*Given task*. Copy all of the data below word for word, leaving the pictures out of your answer.

*Stored rows*.
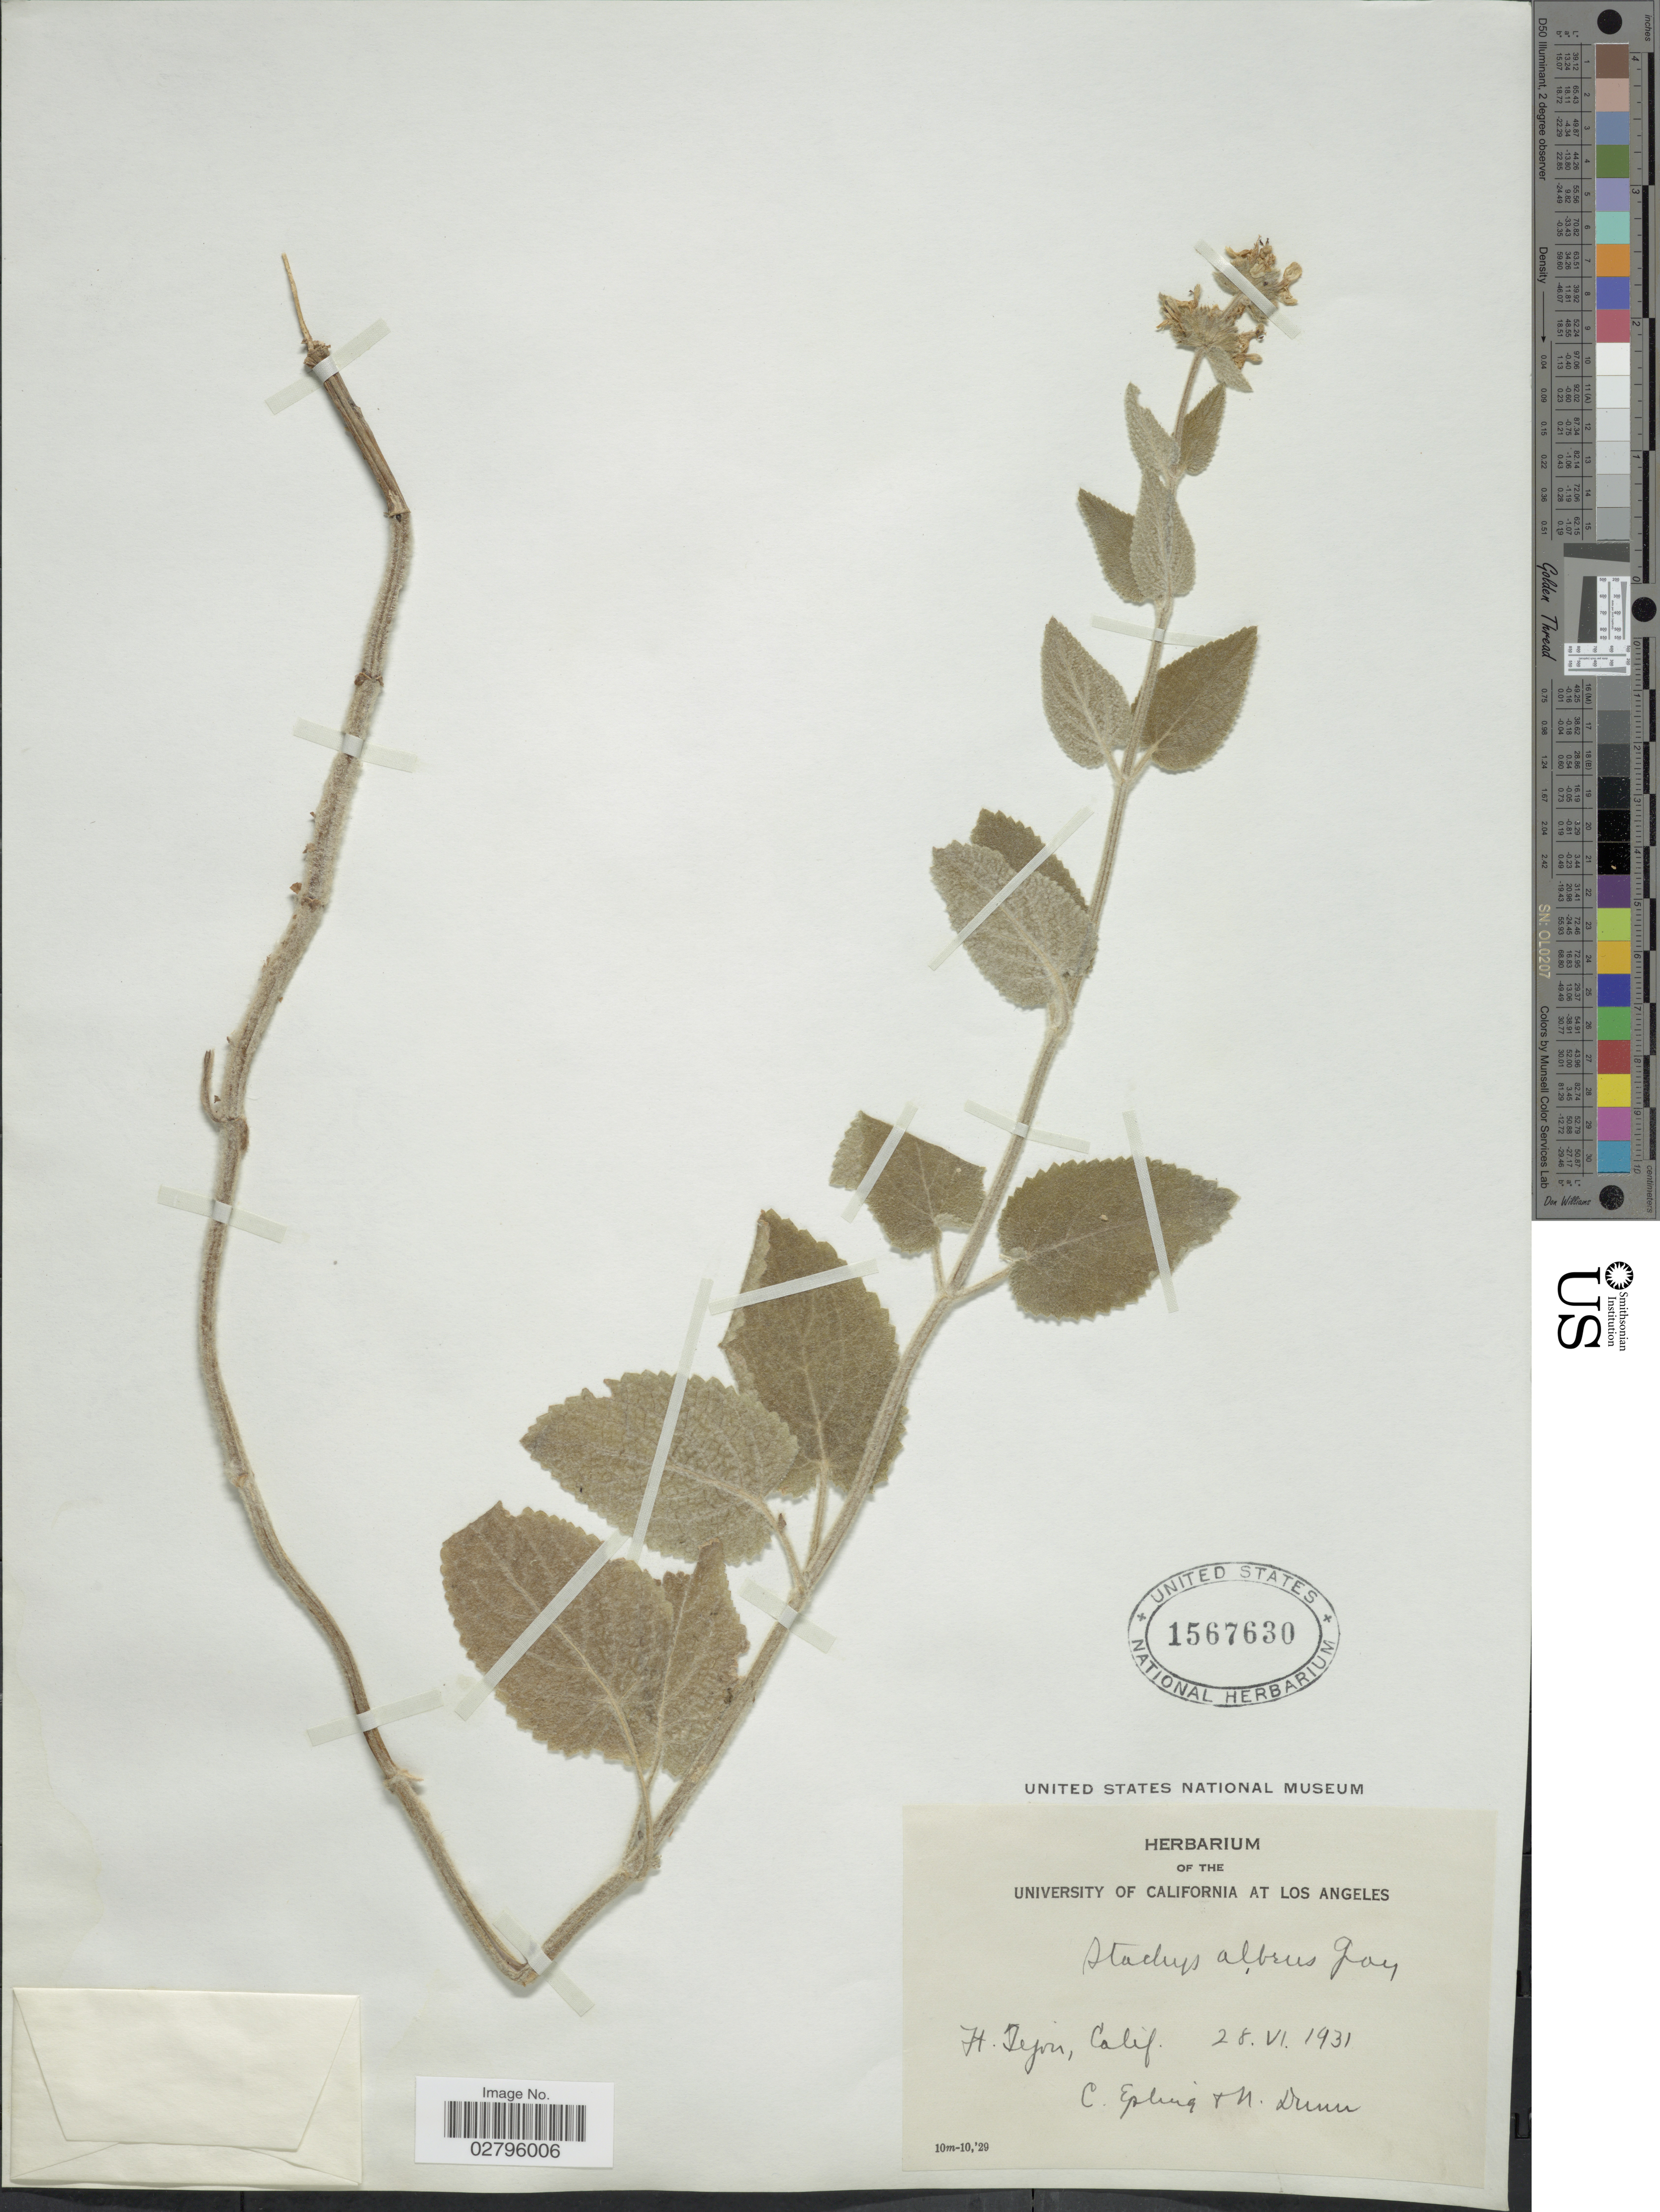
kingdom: Plantae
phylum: Tracheophyta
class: Magnoliopsida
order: Lamiales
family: Lamiaceae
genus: Stachys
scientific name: Stachys albens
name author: A. Gray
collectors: C. C. Epling & N. Dunn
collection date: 1931-06-28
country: United States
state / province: California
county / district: Kern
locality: Ft. Tejon.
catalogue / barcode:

*Problem solution*.
kingdom: Plantae
phylum: Tracheophyta
class: Magnoliopsida
order: Lamiales
family: Lamiaceae
genus: Stachys
scientific name: Stachys albens
name author: A. Gray
collectors: C. C. Epling & N. Dunn
collection date: 1931-06-28
country: United States
state / province: California
county / district: Kern
locality: Ft. Tejon.
catalogue / barcode:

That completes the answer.